Toda essa transição geopolítica no capitalismo mundial foi acompanhada pelo aparecimento e pela consolidação de novos sujeitos sociais em âmbito nacional, como no caso das classes trabalhadoras e burguesas. A estruturação de inovadoras instituições de representação dos interesses desses novos sujeitos pelas mãos de sindicatos e associações patronais e laborais e partidos políticos consagrou o regime democrático formal como arena da resolução de conflitos capaz de oferecer possibilidades menos desiguais de produção e repartição da riqueza. A combinação explícita ou implícita dos entendimentos entre classes trabalhadoras e burguesas permitiu superar entraves impostos pelas condições de reprodução capitalista envelhecida pelo velho agrarismo.

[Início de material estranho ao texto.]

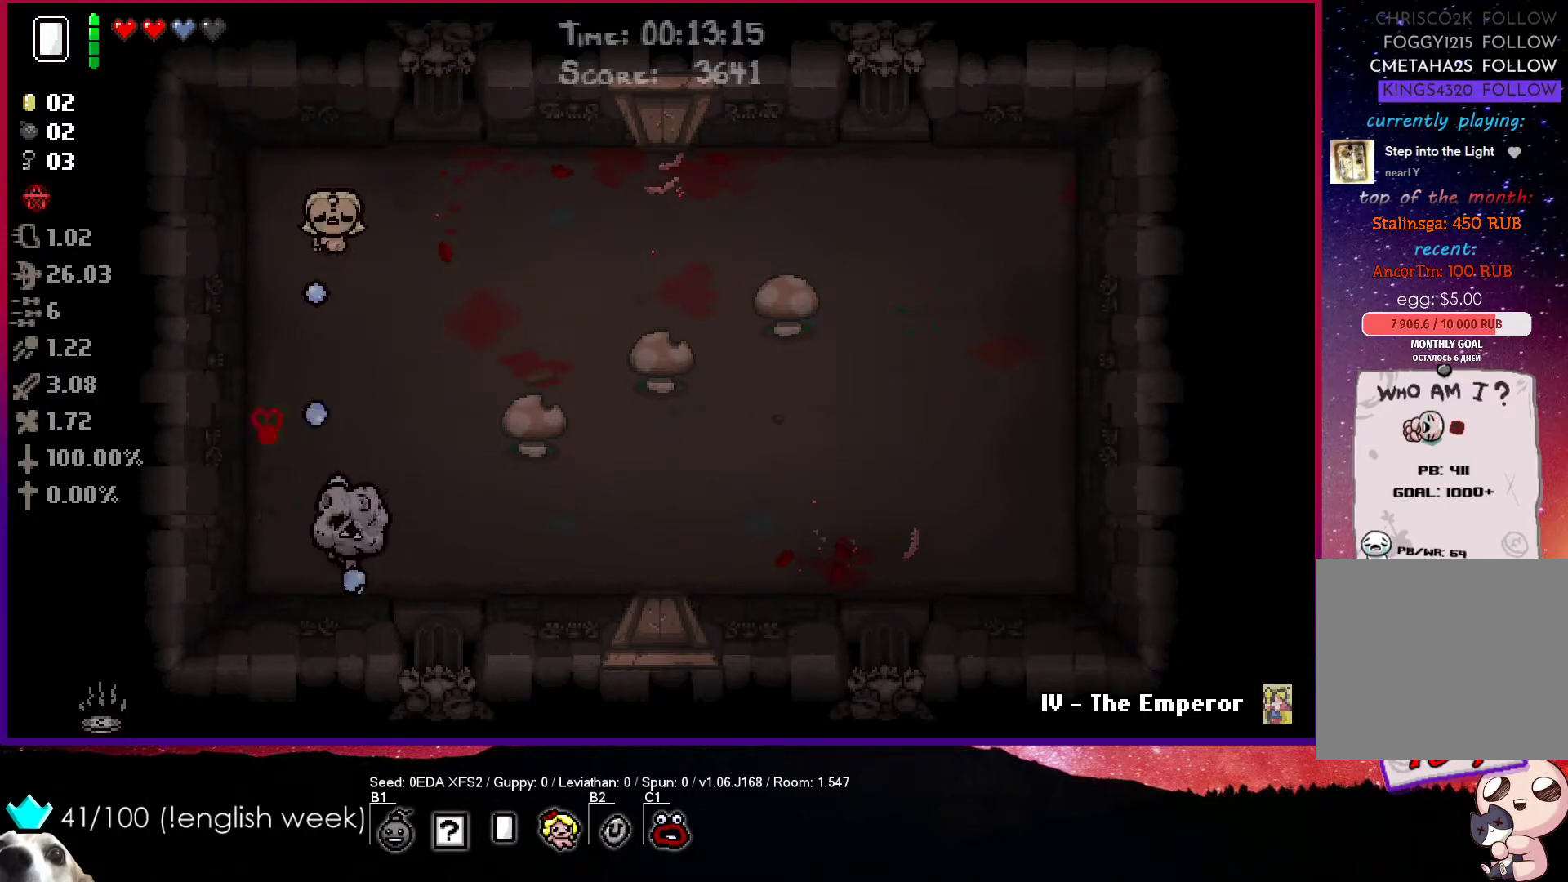
{"buttons": ["CROSS"], "left_stick": "down-right", "events": [[67, "left_stick", "center"], [150, "left_stick", "down"], [333, "left_stick", "center"], [417, "left_stick", "down-right"]]}
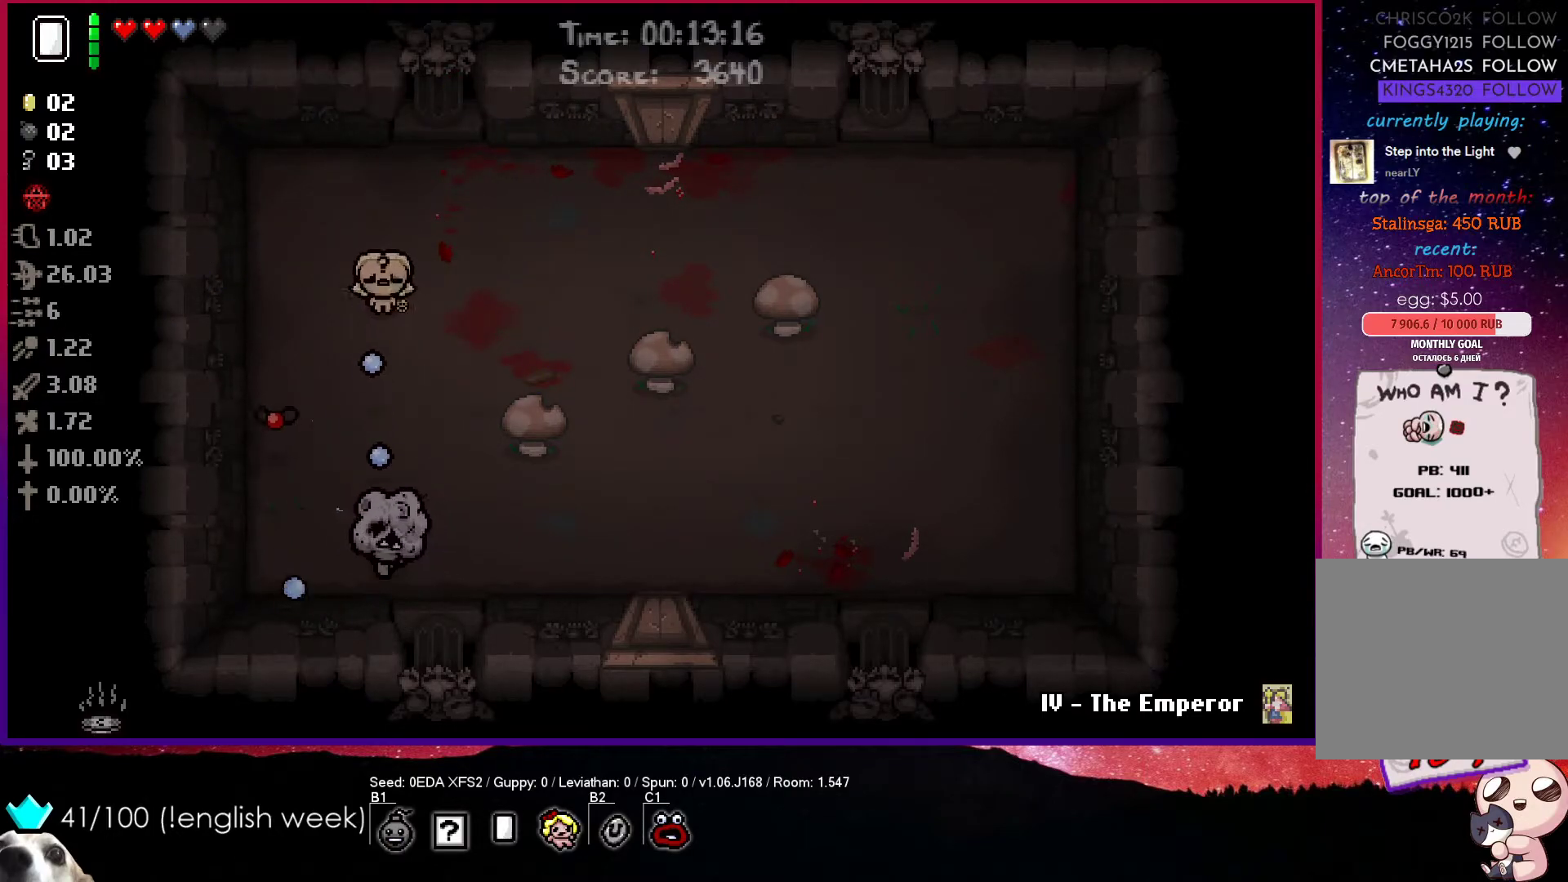
{"buttons": ["CROSS"], "left_stick": "center", "events": [[33, "left_stick", "center"], [183, "left_stick", "up"], [400, "left_stick", "center"]]}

Mas isso, todavia, somente se tornou mais evidente a partir da resolução dos obstáculos revelados pela grande crise de 1929. De um lado, o abandono das ultrapassadas formas de funcionamento do Estado mínimo liberal, que permitiu a constituição de um novo Estado ampliado em suas funções e fortalecido pela regulação da competição capitalista. Com isso, o excedente econômico crescentemente multiplicado passou, em parte, a retornar a seus geradores originais, os trabalhadores. Estes, por sua vez, conquistaram, entre vários aspectos, a liberação do tempo de trabalho ao qual se encontravam prisioneiros. Assim, ganhou importância a libertação do trabalho heterônomo pela educação, nas faixas etárias mais precoces (crianças, adolescentes e jovens), e pelos esquemas de aposentadoria e pensão, nos estratos adoentados e envelhecidos; bem como a redução da jornada de trabalho (férias, feriados e tempo de 48 horas semanais).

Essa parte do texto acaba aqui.